### What needs to be done
Would you please transcribe the data in full and exactly, excluding images?

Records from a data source
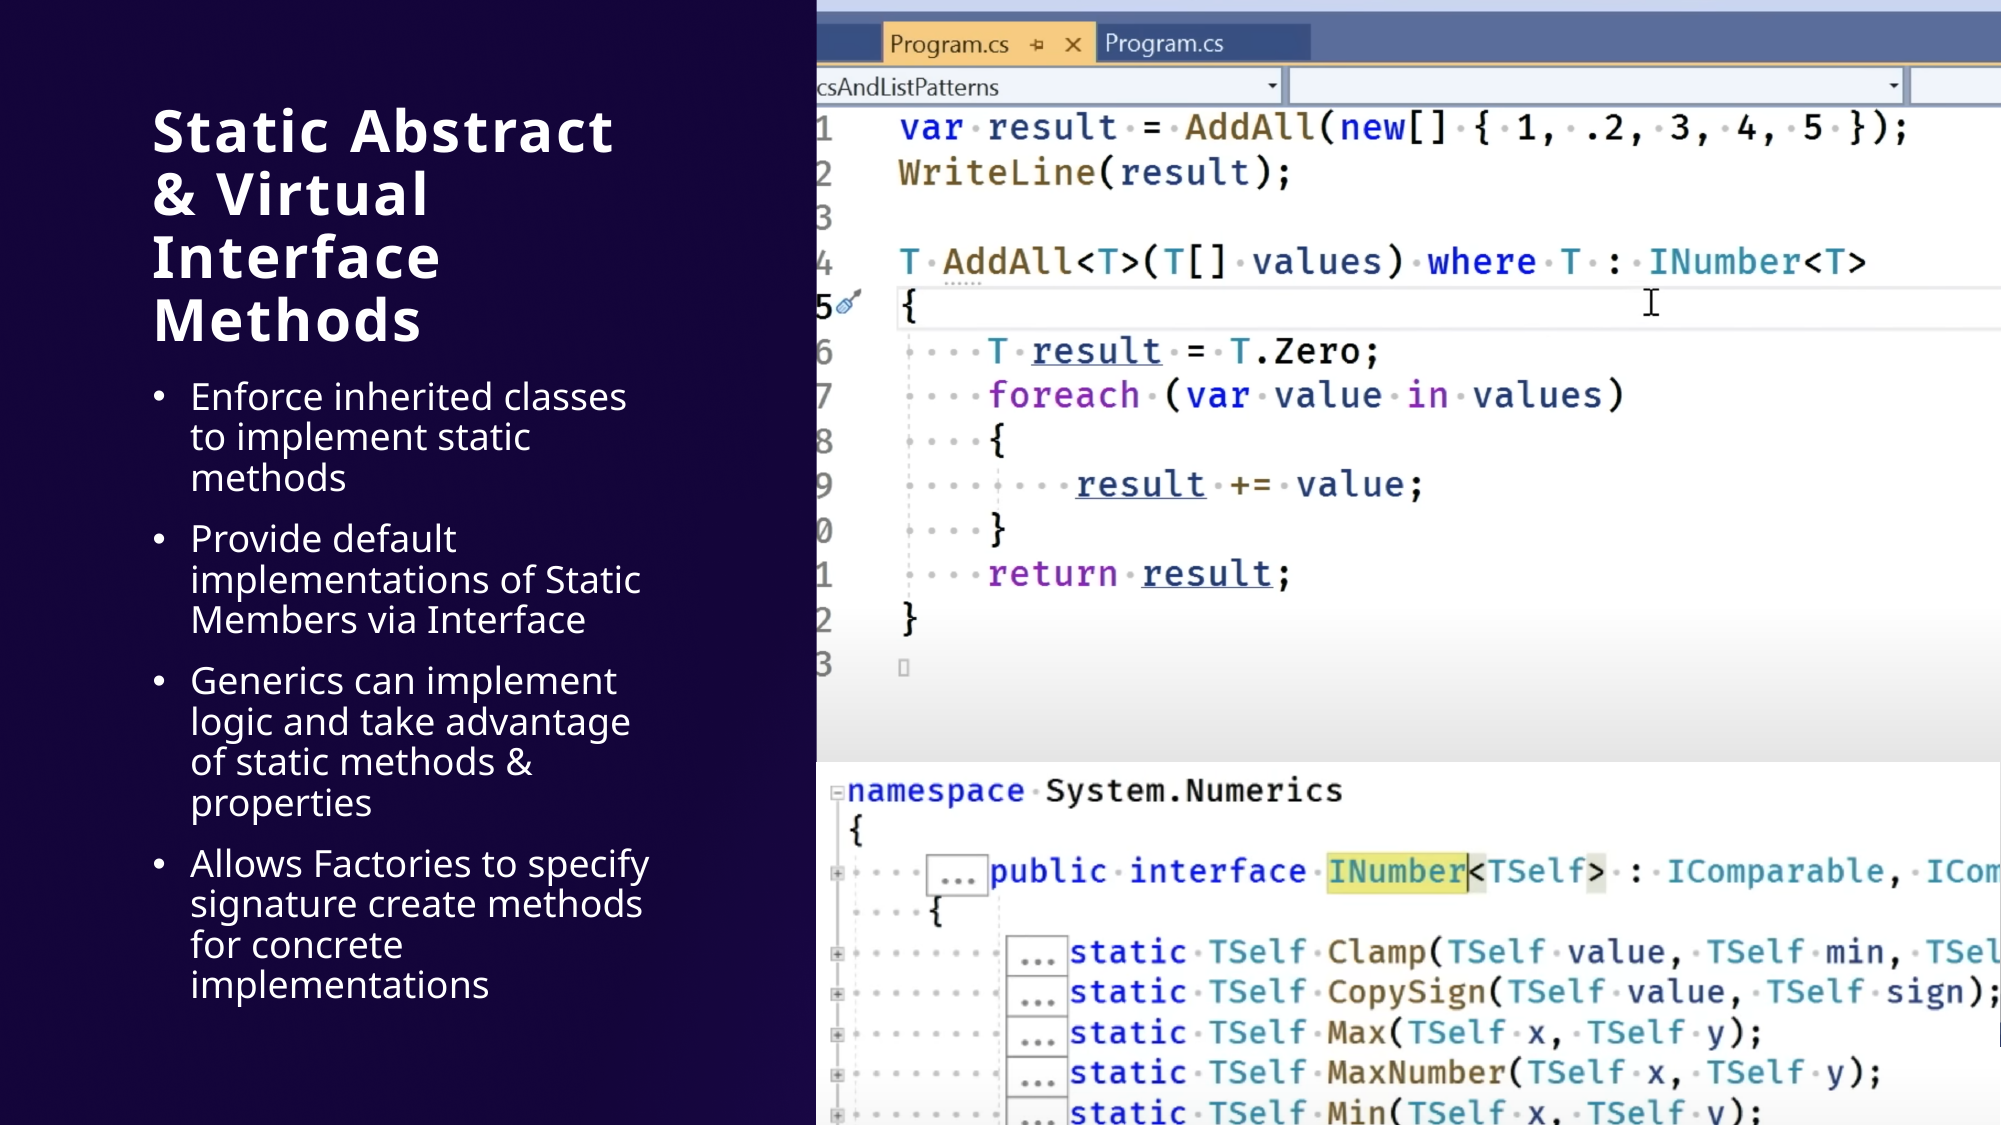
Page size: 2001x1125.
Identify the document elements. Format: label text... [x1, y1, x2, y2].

picture [0, 0, 2001, 1125]
title Static Abstract & Virtual Interface Methods [137, 119, 694, 338]
list Enforce inherited classes to implement static methods Provide default implementations of Static Members via Interface Generics can implement logic and take advantage of static methods & properties Allows Factories to specify signature create methods for concrete implementations [137, 370, 674, 1036]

### Written solution
Page size: 2001x1125.
Identify the document elements. Format: label text... [x1, y1, x2, y2].

picture [0, 0, 2001, 1125]
title Static Abstract & Virtual Interface Methods [137, 119, 694, 338]
list Enforce inherited classes to implement static methods Provide default implementations of Static Members via Interface Generics can implement logic and take advantage of static methods & properties Allows Factories to specify signature create methods for concrete implementations [137, 370, 674, 1036]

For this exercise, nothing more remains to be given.